Exercise | Transcribe the records below line by line, exactly as they read.

Material to process |
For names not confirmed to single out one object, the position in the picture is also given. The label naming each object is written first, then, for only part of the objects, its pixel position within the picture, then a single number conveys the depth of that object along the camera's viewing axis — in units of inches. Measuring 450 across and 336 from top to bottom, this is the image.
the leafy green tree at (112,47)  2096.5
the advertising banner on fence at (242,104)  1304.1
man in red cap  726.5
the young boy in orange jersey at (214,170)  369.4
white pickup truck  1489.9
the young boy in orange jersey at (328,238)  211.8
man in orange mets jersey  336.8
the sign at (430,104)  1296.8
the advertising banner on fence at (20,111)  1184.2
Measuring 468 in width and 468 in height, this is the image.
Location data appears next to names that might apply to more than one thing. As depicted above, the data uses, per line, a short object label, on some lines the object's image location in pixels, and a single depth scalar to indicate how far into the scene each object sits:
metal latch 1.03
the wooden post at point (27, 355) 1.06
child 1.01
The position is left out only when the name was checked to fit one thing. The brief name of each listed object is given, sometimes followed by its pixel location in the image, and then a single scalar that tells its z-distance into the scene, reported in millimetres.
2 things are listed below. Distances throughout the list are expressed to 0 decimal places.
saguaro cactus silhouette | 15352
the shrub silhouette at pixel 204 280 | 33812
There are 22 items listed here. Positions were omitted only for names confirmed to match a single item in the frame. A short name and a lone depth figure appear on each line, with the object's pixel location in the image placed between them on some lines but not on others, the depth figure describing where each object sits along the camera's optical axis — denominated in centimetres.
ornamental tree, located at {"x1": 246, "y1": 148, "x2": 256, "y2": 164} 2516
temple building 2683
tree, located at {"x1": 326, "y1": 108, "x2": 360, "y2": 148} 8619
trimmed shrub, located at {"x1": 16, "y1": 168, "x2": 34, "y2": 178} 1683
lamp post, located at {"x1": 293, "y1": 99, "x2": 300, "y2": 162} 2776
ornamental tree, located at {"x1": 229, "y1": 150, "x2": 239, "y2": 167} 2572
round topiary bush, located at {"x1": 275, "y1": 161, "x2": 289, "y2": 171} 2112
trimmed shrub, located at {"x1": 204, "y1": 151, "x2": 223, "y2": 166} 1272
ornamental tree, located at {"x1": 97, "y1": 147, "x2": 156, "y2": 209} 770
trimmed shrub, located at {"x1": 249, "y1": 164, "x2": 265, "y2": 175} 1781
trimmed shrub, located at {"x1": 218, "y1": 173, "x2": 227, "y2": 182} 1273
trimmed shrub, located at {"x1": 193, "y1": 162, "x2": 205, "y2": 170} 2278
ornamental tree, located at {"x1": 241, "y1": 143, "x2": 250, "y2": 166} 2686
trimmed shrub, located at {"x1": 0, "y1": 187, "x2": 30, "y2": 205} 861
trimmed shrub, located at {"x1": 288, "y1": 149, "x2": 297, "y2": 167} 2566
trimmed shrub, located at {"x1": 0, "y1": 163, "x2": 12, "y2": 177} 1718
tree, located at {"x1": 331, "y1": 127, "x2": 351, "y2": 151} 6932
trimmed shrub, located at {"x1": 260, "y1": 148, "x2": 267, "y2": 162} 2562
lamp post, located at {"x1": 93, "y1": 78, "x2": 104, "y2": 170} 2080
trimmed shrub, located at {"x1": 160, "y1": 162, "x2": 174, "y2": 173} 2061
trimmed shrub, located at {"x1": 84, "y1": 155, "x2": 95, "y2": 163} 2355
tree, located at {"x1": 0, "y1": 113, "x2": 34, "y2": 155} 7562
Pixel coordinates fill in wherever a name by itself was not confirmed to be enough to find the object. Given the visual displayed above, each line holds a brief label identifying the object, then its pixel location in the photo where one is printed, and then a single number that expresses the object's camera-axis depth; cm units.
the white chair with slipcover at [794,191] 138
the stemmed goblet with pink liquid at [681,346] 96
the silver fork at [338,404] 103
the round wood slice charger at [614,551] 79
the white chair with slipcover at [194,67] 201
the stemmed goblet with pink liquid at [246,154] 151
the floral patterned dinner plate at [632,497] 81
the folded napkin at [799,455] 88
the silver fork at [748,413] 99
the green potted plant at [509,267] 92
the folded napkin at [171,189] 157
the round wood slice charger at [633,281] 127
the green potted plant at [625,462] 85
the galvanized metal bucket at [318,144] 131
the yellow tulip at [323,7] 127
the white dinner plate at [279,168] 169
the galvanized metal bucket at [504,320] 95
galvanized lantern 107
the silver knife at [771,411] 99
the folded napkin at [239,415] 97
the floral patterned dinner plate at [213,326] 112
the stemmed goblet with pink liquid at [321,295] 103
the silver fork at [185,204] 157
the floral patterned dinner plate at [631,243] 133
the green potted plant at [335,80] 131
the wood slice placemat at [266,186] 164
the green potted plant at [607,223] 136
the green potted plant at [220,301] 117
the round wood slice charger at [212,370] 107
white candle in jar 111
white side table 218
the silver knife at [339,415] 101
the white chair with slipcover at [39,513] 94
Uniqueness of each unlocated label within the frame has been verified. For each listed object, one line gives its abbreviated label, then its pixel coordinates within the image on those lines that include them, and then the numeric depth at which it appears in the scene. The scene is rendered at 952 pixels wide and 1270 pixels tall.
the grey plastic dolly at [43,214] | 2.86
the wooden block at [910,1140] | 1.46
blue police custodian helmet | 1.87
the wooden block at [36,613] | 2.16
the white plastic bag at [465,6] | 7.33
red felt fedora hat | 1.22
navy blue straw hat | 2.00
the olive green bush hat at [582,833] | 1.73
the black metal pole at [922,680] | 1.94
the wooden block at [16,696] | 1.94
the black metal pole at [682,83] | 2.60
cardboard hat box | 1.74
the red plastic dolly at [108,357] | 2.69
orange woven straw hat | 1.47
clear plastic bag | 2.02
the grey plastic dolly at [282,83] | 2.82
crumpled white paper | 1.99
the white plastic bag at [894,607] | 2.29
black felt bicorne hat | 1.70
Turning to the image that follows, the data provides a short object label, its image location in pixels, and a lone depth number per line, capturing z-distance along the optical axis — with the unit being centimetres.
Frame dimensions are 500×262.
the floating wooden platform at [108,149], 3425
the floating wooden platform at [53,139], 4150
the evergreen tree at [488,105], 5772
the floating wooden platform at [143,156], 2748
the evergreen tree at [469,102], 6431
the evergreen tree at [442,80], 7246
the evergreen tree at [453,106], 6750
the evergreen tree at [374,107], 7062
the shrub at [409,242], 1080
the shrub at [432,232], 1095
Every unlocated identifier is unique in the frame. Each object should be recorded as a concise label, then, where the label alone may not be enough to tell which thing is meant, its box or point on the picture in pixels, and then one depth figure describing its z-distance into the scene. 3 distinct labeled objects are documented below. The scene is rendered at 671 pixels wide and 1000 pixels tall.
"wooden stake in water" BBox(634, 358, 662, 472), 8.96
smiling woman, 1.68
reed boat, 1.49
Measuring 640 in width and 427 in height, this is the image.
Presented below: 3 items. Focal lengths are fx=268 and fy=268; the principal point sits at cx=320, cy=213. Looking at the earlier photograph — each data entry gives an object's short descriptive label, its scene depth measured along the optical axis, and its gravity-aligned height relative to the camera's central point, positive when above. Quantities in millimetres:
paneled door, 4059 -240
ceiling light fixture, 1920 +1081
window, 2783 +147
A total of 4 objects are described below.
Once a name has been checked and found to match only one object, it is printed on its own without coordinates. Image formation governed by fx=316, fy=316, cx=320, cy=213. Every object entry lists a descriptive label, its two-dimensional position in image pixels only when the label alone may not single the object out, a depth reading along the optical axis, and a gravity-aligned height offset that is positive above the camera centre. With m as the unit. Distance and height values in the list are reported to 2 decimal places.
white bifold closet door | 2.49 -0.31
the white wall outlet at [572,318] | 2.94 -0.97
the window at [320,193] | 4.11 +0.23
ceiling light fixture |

Task response |
For names not confirmed to single out one object, the position in the picture is also given. The label naming each object is written first, then, for only part of the objects, its pixel position within the picture, then a single number conveys the depth of that object along the camera's viewing axis — in units of inches. Measuring 450 across and 336 from top to bottom, this is the image.
the leafy green tree at (112,47)  2096.5
the advertising banner on fence at (242,104)  1304.1
man in red cap  726.5
the young boy in orange jersey at (214,170)  369.4
white pickup truck  1489.9
the young boy in orange jersey at (328,238)  211.8
man in orange mets jersey  336.8
the sign at (430,104)  1296.8
the advertising banner on fence at (20,111)  1184.2
Measuring 468 in width and 468 in height, this is the image.
Location data appears next to names that might apply to more than one thing. As depicted above, the data uses, per line, a short object label, on some lines the object's image location in pixels, and a single depth scalar to indicate how far into the scene each object sits:
metal latch 1.03
the wooden post at point (27, 355) 1.06
child 1.01
The position is left out only when the name was checked to fit one thing. The brief name of each listed object is given, sometimes followed by its pixel location in the image, and then a single scalar that tells its z-distance into the scene, reported in millimetres.
2 things are listed below. Distances throughout the list are expressed to 0 decimal places.
saguaro cactus silhouette | 15352
the shrub silhouette at pixel 204 280 | 33812
There are 22 items listed here. Positions were omitted only for names confirmed to match a single item in the frame. A short name and a lone depth figure appear on each line, with the object's pixel location in the image placed between them on some lines but not on others, the depth figure describing where each object sits along the camera's optical axis — denominated in centimetres.
ornamental tree, located at {"x1": 246, "y1": 148, "x2": 256, "y2": 164} 2516
temple building 2683
tree, located at {"x1": 326, "y1": 108, "x2": 360, "y2": 148} 8619
trimmed shrub, located at {"x1": 16, "y1": 168, "x2": 34, "y2": 178} 1683
lamp post, located at {"x1": 293, "y1": 99, "x2": 300, "y2": 162} 2776
ornamental tree, located at {"x1": 229, "y1": 150, "x2": 239, "y2": 167} 2572
round topiary bush, located at {"x1": 275, "y1": 161, "x2": 289, "y2": 171} 2112
trimmed shrub, located at {"x1": 204, "y1": 151, "x2": 223, "y2": 166} 1272
ornamental tree, located at {"x1": 97, "y1": 147, "x2": 156, "y2": 209} 770
trimmed shrub, located at {"x1": 249, "y1": 164, "x2": 265, "y2": 175} 1781
trimmed shrub, located at {"x1": 218, "y1": 173, "x2": 227, "y2": 182} 1273
trimmed shrub, located at {"x1": 193, "y1": 162, "x2": 205, "y2": 170} 2278
ornamental tree, located at {"x1": 241, "y1": 143, "x2": 250, "y2": 166} 2686
trimmed shrub, located at {"x1": 0, "y1": 187, "x2": 30, "y2": 205} 861
trimmed shrub, located at {"x1": 288, "y1": 149, "x2": 297, "y2": 167} 2566
trimmed shrub, located at {"x1": 0, "y1": 163, "x2": 12, "y2": 177} 1718
tree, located at {"x1": 331, "y1": 127, "x2": 351, "y2": 151} 6932
trimmed shrub, located at {"x1": 260, "y1": 148, "x2": 267, "y2": 162} 2562
lamp post, located at {"x1": 93, "y1": 78, "x2": 104, "y2": 170} 2080
trimmed shrub, located at {"x1": 160, "y1": 162, "x2": 174, "y2": 173} 2061
trimmed shrub, located at {"x1": 84, "y1": 155, "x2": 95, "y2": 163} 2355
tree, located at {"x1": 0, "y1": 113, "x2": 34, "y2": 155} 7562
Pixel coordinates fill in wherever a name by itself was not confirmed to be enough to find the object. Given the visual displayed above, each line holds a brief label identifying the object, then its pixel location in the photo where one is printed, and then a single number that expresses the object's camera-axis depth; cm units.
the white chair with slipcover at [794,191] 138
the stemmed goblet with pink liquid at [681,346] 96
the silver fork at [338,404] 103
the round wood slice charger at [614,551] 79
the white chair with slipcover at [194,67] 201
the stemmed goblet with pink liquid at [246,154] 151
the floral patterned dinner plate at [632,497] 81
the folded napkin at [799,455] 88
the silver fork at [748,413] 99
the green potted plant at [509,267] 92
the folded napkin at [171,189] 157
the round wood slice charger at [633,281] 127
the green potted plant at [625,462] 85
the galvanized metal bucket at [318,144] 131
the yellow tulip at [323,7] 127
the white dinner plate at [279,168] 169
the galvanized metal bucket at [504,320] 95
galvanized lantern 107
the silver knife at [771,411] 99
the folded napkin at [239,415] 97
the floral patterned dinner plate at [213,326] 112
the stemmed goblet with pink liquid at [321,295] 103
the silver fork at [185,204] 157
the floral patterned dinner plate at [631,243] 133
the green potted plant at [335,80] 131
the wood slice placemat at [266,186] 164
the green potted plant at [607,223] 136
the green potted plant at [220,301] 117
the round wood slice charger at [212,370] 107
white candle in jar 111
white side table 218
the silver knife at [339,415] 101
the white chair with slipcover at [39,513] 94
Uniqueness of each unlocated label within the frame has been verified. For each listed object, one line gives its abbreviated label, then its pixel coordinates within the image on those lines that include them, and then the numeric depth at which it appears in the scene. The scene is rendered at 952 pixels wide and 1270 pixels tall.
the grey plastic dolly at [43,214] | 2.86
the wooden block at [910,1140] | 1.46
blue police custodian helmet | 1.87
the wooden block at [36,613] | 2.16
the white plastic bag at [465,6] | 7.33
red felt fedora hat | 1.22
navy blue straw hat | 2.00
the olive green bush hat at [582,833] | 1.73
the black metal pole at [922,680] | 1.94
the wooden block at [16,696] | 1.94
the black metal pole at [682,83] | 2.60
cardboard hat box | 1.74
the red plastic dolly at [108,357] | 2.69
orange woven straw hat | 1.47
clear plastic bag | 2.02
the grey plastic dolly at [282,83] | 2.82
crumpled white paper | 1.99
the white plastic bag at [894,607] | 2.29
black felt bicorne hat | 1.70
Turning to the image that follows, the data provides a short object label, its image location in pixels, and a lone depth number per line, capturing z-distance along the optical axis — with the unit being centimetres.
Frame dimensions are 500×262.
the floating wooden platform at [108,149], 3425
the floating wooden platform at [53,139], 4150
the evergreen tree at [488,105], 5772
the floating wooden platform at [143,156], 2748
the evergreen tree at [469,102], 6431
the evergreen tree at [442,80], 7246
the evergreen tree at [453,106], 6750
the evergreen tree at [374,107], 7062
the shrub at [409,242], 1080
the shrub at [432,232], 1095
Every unlocated identifier is unique in the frame. Each object should be recorded as a concise label, then, where the label alone may not be enough to tell which thing is meant, its box or point on the picture in pixels, and then one depth figure describing its z-distance into the scene. 3 distinct labeled objects are documented below. The scene is rendered at 671 pixels wide and 1000 pixels tall.
"wooden stake in water" BBox(634, 358, 662, 472), 8.96
smiling woman, 1.68
reed boat, 1.49
Measuring 640 in width and 427 in height, this is the image.
Presented below: 3 items. Focal lengths are fx=268 and fy=268; the principal point sits at cx=320, cy=213. Looking at the earlier photograph — each data entry gives an object's short descriptive label, its scene depth measured along the optical axis, and its gravity-aligned height relative to the camera's central point, positive when above. Quantities in millimetres:
paneled door, 4059 -240
ceiling light fixture, 1920 +1081
window, 2783 +147
A total of 4 objects are described below.
Once a name has been checked and found to match only one object, it is printed on its own without coordinates. Image formation governed by fx=316, fy=316, cx=320, cy=213. Every object entry lists a descriptive label, its two-dimensional position in image pixels only when the label alone may not single the object out, a depth reading along the optical axis, and a gravity-aligned height offset that is positive above the camera centre. With m as the unit. Distance and height values in the list are reported to 2 decimal places.
white bifold closet door | 2.49 -0.31
the white wall outlet at [572,318] | 2.94 -0.97
the window at [320,193] | 4.11 +0.23
ceiling light fixture |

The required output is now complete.